La troisième révolution est celle de l’intelligence artificielle (IA) et de l’intégration de l’imagerie et des big data dans la console du robot.

Decaestecker: « Les machines peuvent apprendre rapidement à partir des données du patient. Prenez, par exemple, un patient dont vous disposez d’un scan. Grâce aux constructions 3D et à la Réalité Virtuelle (RV), vous pouvez mieux comprendre l’anatomie spécifique de ce patient, ce qui vous permet de préparer une opération complexe à l’avance et d’obtenir ainsi un meilleur résultat. Cette planification préopératoire est, par exemple, très importante pour l’ablation d’une tumeur rénale lorsque vous êtes soumis à une forte pression du temps, car le rein meurt progressivement lorsque l’artère est clampée trop longtemps. Pendant l’opération elle-même, le chirurgien peut utiliser la réalité augmentée (RA) pour placer des images sur les tissus en temps réel. Comme une sorte de GPS, le robot donne également au chirurgien certaines instructions et options pour ajuster sa stratégie chirurgicale. Il y a là un énorme potentiel pour rendre la chirurgie encore plus sûre et plus précise. »

Formation

La réalisation d’une opération assistée par robot nécessite une formation, tout comme conduire une voiture. Il ne suffit pas de s’asseoir derrière la console et de penser que ça va aller tout seul.

Decaestecker: «  J’ai eu besoin de presque un an pour me familiariser avec tous les leviers, les pédales et les boutons (buttonology) et d’apprendre à les utiliser.
Pour l’instant, on n’a pas de feedback du robot et on ne peut pas (encore) sentir avec les doigts, mais techniquement cela devrait être possible. Cependant, on a une très bonne vision qui fait qu’on apprend à sentir avec nos yeux.  On sait voir les réactions des tissus à nos mouvements et on peut donc les perfectionner. »

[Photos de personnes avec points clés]
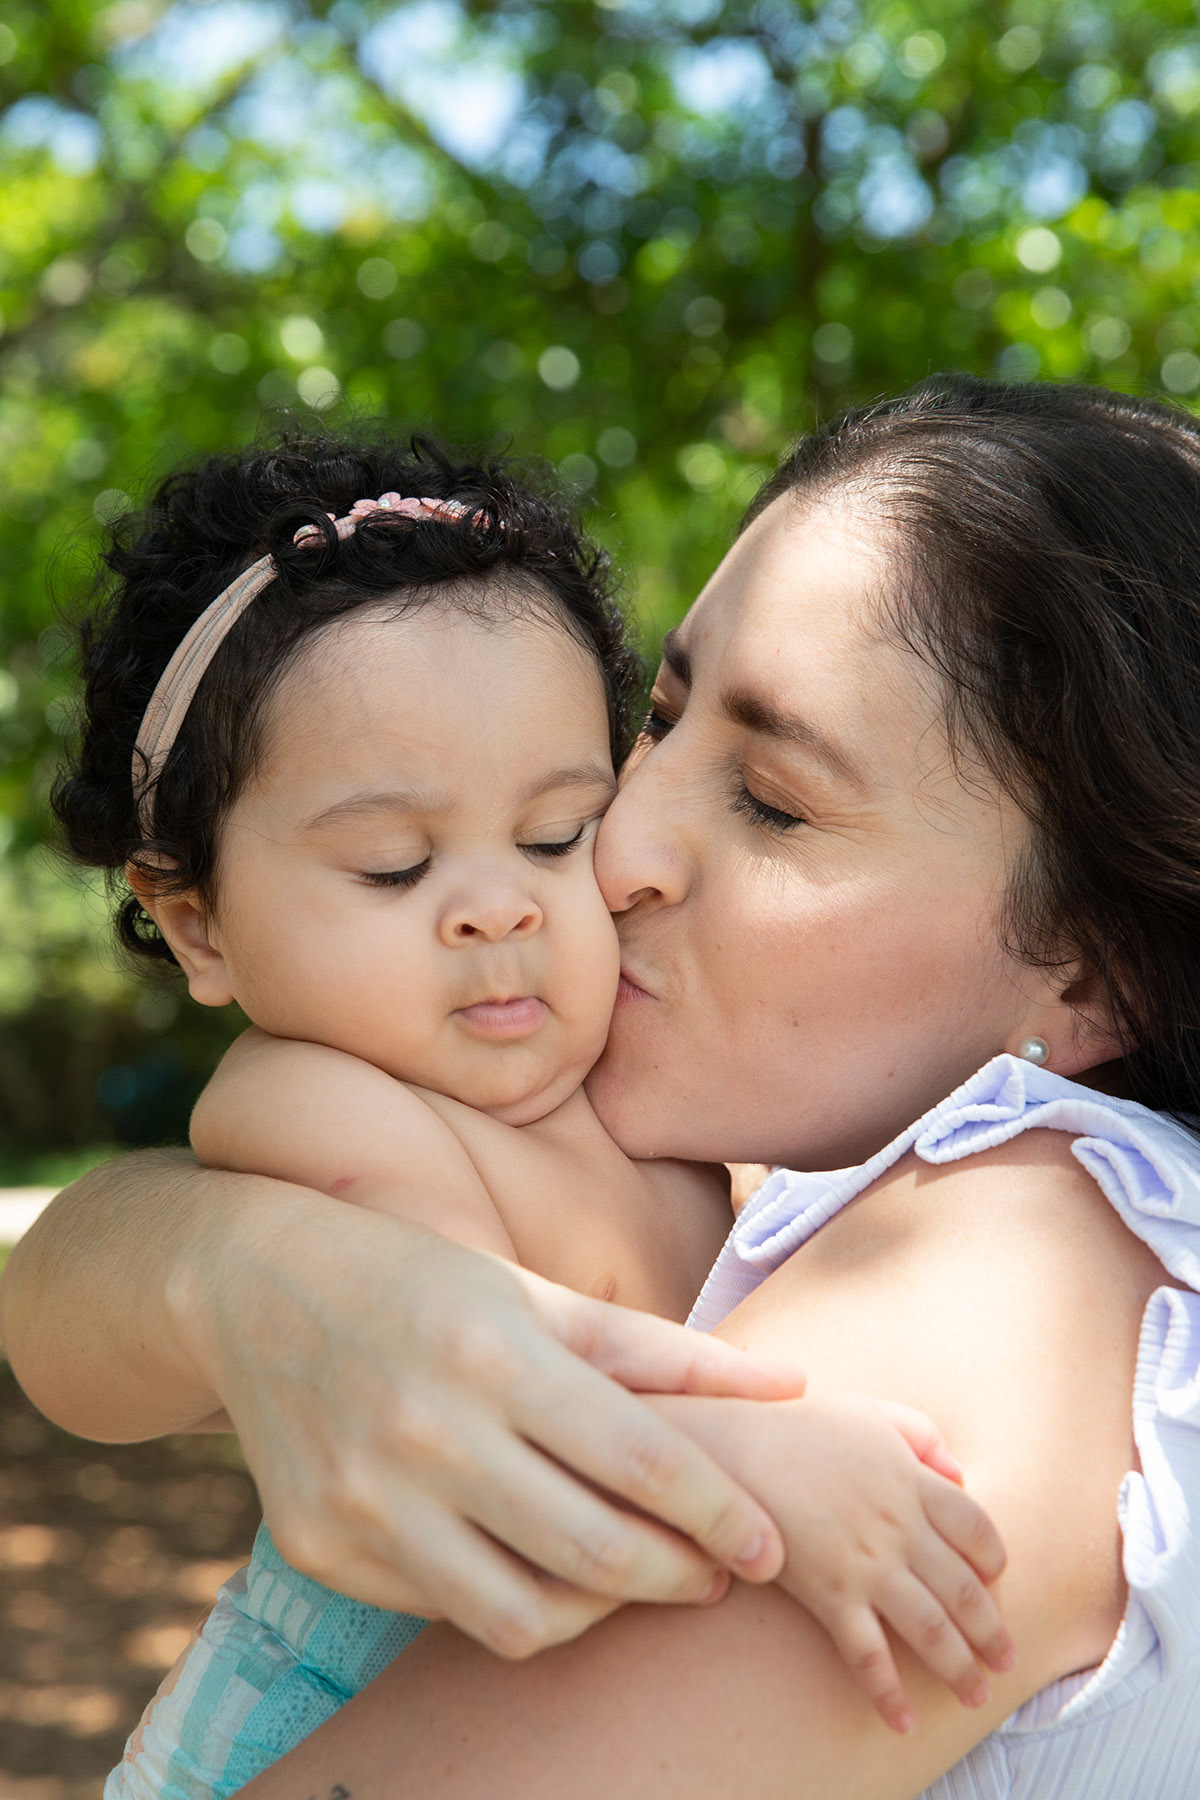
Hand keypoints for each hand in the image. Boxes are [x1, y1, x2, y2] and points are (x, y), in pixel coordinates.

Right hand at [179, 1199, 807, 1656]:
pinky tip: (535, 1563)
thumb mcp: (537, 1294)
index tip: (767, 1545)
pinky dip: (507, 1600)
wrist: (256, 1284)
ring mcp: (366, 1500)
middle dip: (680, 1577)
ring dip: (602, 1614)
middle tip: (719, 1574)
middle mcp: (428, 1431)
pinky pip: (445, 1612)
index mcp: (497, 1353)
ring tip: (633, 1577)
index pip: (642, 1461)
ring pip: (520, 1617)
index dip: (721, 1513)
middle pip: (594, 1552)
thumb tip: (792, 1383)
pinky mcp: (321, 1547)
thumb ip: (662, 1350)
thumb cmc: (424, 1279)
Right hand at [731, 1391, 1013, 1732]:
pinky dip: (889, 1691)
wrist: (732, 1447)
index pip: (976, 1528)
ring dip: (959, 1668)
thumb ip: (920, 1434)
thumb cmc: (796, 1425)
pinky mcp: (829, 1593)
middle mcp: (899, 1527)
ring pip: (930, 1628)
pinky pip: (867, 1653)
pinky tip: (902, 1719)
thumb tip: (958, 1471)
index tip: (995, 1582)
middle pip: (963, 1589)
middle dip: (990, 1632)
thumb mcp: (867, 1410)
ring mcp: (867, 1564)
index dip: (993, 1560)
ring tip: (976, 1695)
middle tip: (1006, 1661)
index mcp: (911, 1480)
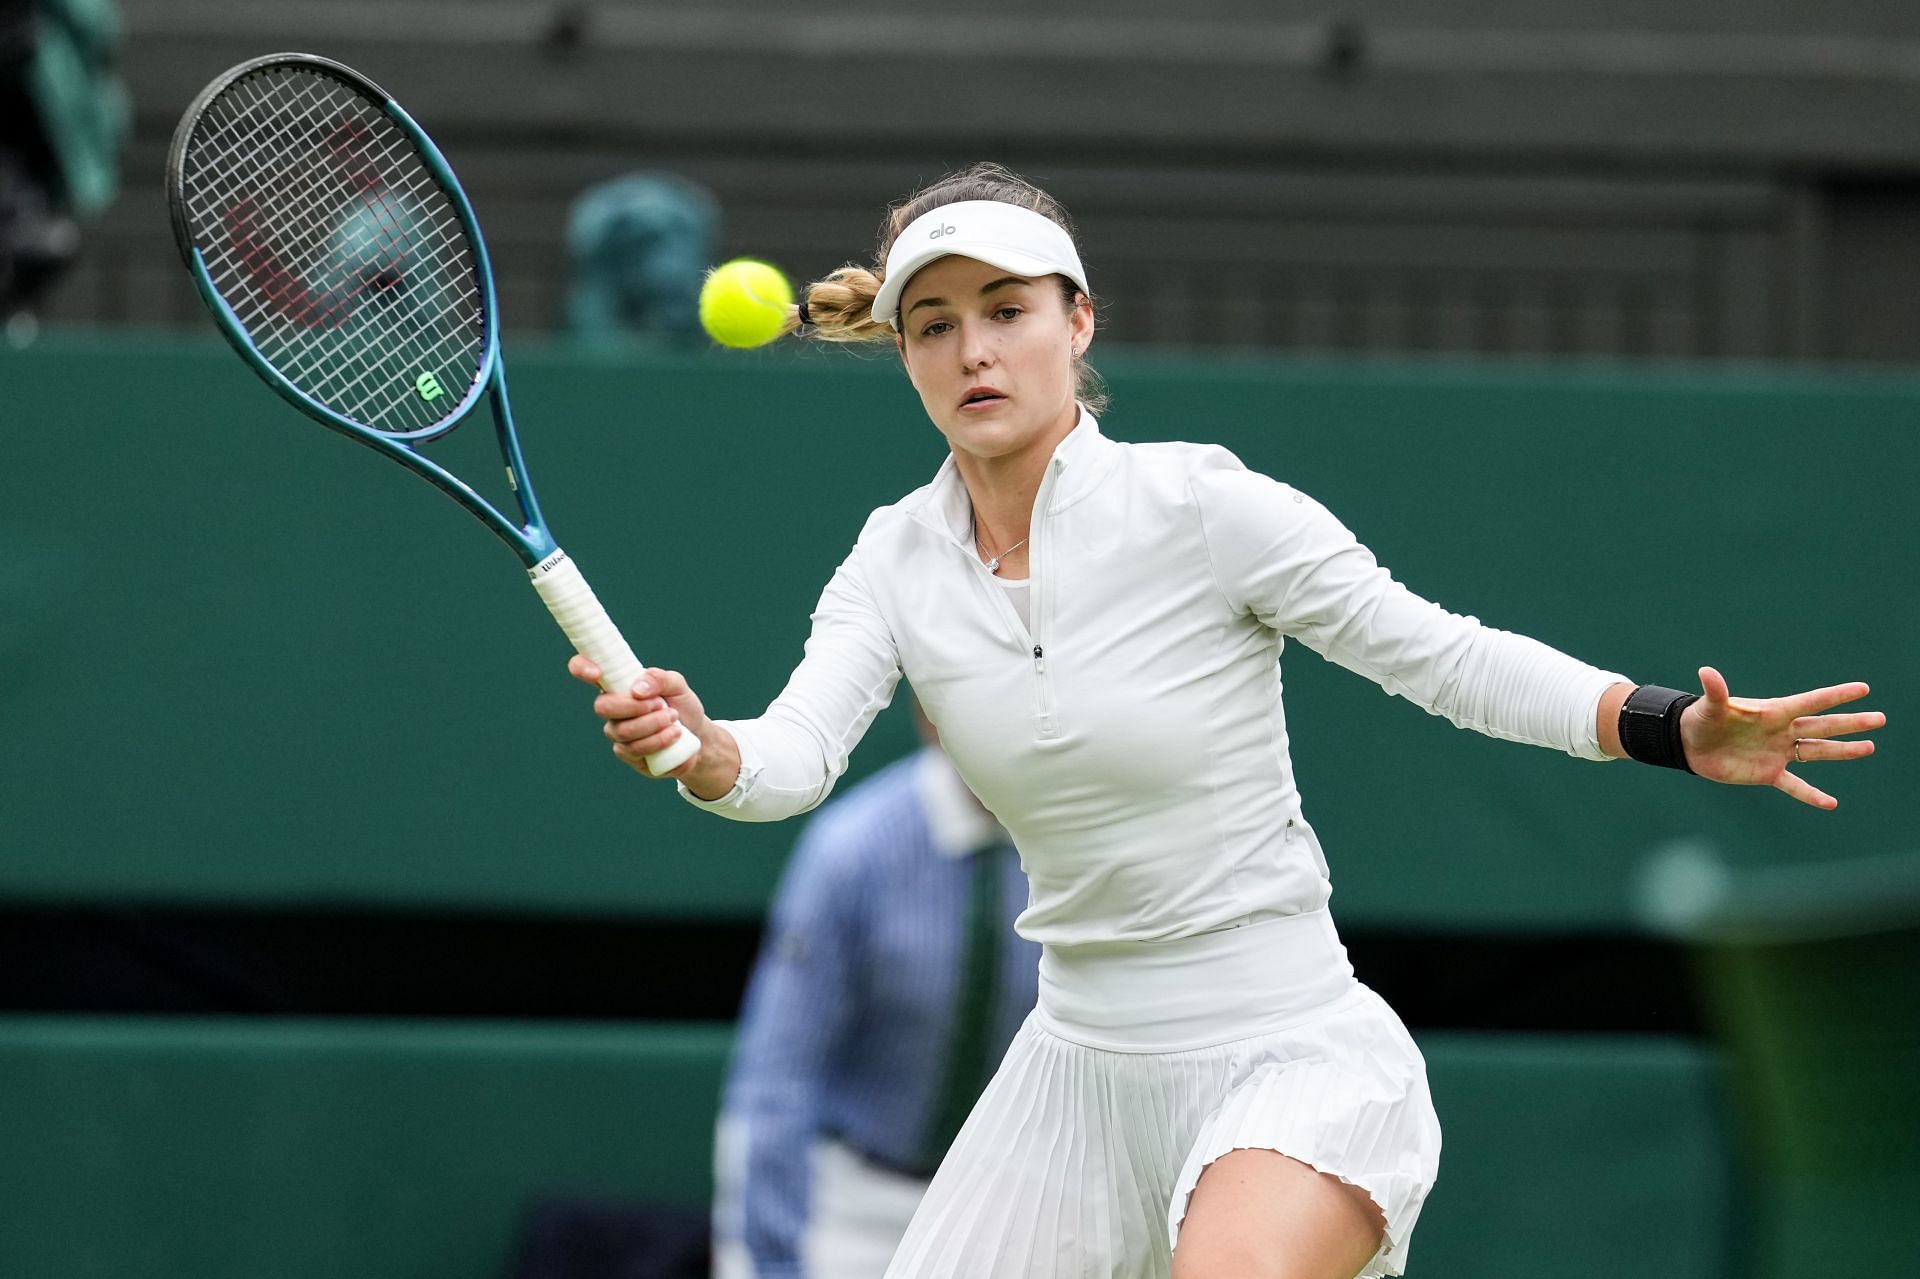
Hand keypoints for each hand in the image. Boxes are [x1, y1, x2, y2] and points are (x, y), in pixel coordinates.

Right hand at [568, 655, 707, 778]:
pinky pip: (634, 749)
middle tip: (661, 704)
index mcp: (618, 684)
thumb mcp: (678, 686)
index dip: (582, 667)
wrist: (697, 737)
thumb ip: (660, 678)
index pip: (585, 669)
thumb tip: (637, 688)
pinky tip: (674, 735)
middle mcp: (612, 707)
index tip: (596, 673)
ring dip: (653, 723)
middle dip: (635, 706)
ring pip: (622, 731)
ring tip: (674, 718)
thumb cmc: (681, 706)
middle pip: (602, 707)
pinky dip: (658, 741)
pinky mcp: (627, 754)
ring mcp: (617, 732)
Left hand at [1680, 666, 1883, 809]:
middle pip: (1822, 726)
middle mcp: (1781, 731)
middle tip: (1880, 719)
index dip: (1835, 695)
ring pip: (1817, 752)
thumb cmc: (1701, 719)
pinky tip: (1831, 804)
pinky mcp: (1768, 773)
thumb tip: (1706, 671)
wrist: (1689, 745)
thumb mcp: (1709, 707)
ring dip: (1843, 751)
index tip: (1863, 688)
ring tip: (1870, 747)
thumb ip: (1715, 692)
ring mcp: (1778, 752)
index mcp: (1772, 712)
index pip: (1810, 702)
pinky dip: (1811, 795)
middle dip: (1850, 723)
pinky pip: (1795, 785)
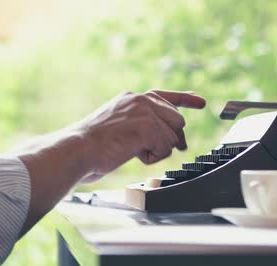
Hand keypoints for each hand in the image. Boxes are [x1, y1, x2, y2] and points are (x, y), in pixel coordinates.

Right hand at [75, 89, 205, 181]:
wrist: (76, 149)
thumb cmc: (91, 147)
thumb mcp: (119, 127)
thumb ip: (143, 126)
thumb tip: (174, 140)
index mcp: (131, 98)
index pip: (165, 96)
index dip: (186, 99)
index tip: (201, 102)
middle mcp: (140, 100)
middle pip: (177, 120)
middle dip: (172, 139)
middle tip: (157, 150)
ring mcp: (145, 112)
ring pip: (172, 137)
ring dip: (156, 151)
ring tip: (130, 150)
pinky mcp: (148, 127)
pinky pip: (165, 149)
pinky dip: (152, 158)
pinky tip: (132, 154)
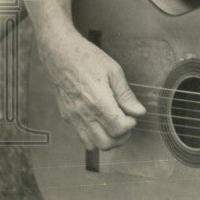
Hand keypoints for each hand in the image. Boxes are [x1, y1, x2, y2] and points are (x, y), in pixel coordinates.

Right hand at [39, 30, 145, 150]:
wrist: (60, 54)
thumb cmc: (87, 58)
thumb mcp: (114, 71)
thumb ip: (126, 95)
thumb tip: (139, 111)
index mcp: (99, 102)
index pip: (119, 128)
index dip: (131, 125)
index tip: (133, 116)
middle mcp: (84, 114)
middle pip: (106, 143)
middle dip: (122, 137)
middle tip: (127, 123)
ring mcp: (73, 117)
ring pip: (92, 145)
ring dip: (108, 140)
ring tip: (115, 125)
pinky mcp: (67, 116)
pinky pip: (81, 137)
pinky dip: (94, 136)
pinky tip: (101, 122)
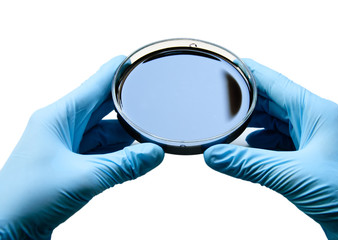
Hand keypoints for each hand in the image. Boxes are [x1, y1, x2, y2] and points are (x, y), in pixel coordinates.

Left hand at [0, 56, 163, 238]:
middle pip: (102, 106)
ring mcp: (66, 145)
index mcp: (58, 117)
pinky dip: (118, 152)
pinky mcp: (71, 163)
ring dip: (124, 134)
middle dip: (127, 105)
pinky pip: (100, 150)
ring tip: (148, 133)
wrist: (8, 230)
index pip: (95, 84)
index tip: (138, 60)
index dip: (118, 71)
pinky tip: (133, 154)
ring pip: (103, 131)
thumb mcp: (84, 178)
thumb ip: (125, 165)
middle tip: (153, 101)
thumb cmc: (27, 199)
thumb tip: (155, 154)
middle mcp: (62, 126)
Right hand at [204, 59, 337, 238]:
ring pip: (274, 122)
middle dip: (245, 102)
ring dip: (252, 125)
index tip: (228, 65)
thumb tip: (214, 155)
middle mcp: (314, 121)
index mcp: (316, 111)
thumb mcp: (291, 175)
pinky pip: (277, 142)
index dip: (249, 72)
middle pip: (271, 101)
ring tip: (230, 126)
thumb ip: (247, 164)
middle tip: (220, 102)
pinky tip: (248, 148)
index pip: (275, 82)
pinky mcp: (307, 158)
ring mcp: (311, 139)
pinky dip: (260, 144)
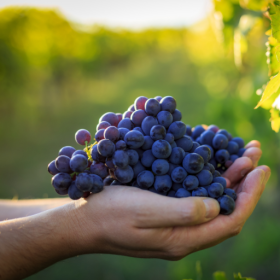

▶ _Objectif de l'exercice_: D'après l'extrait sur la chirurgie assistée par robot, combien de temps a-t-il fallu à Decaestecker pour se familiariser avec les leviers, les pédales et les boutons ?

▶ _Réponse attendue_: Presque un an.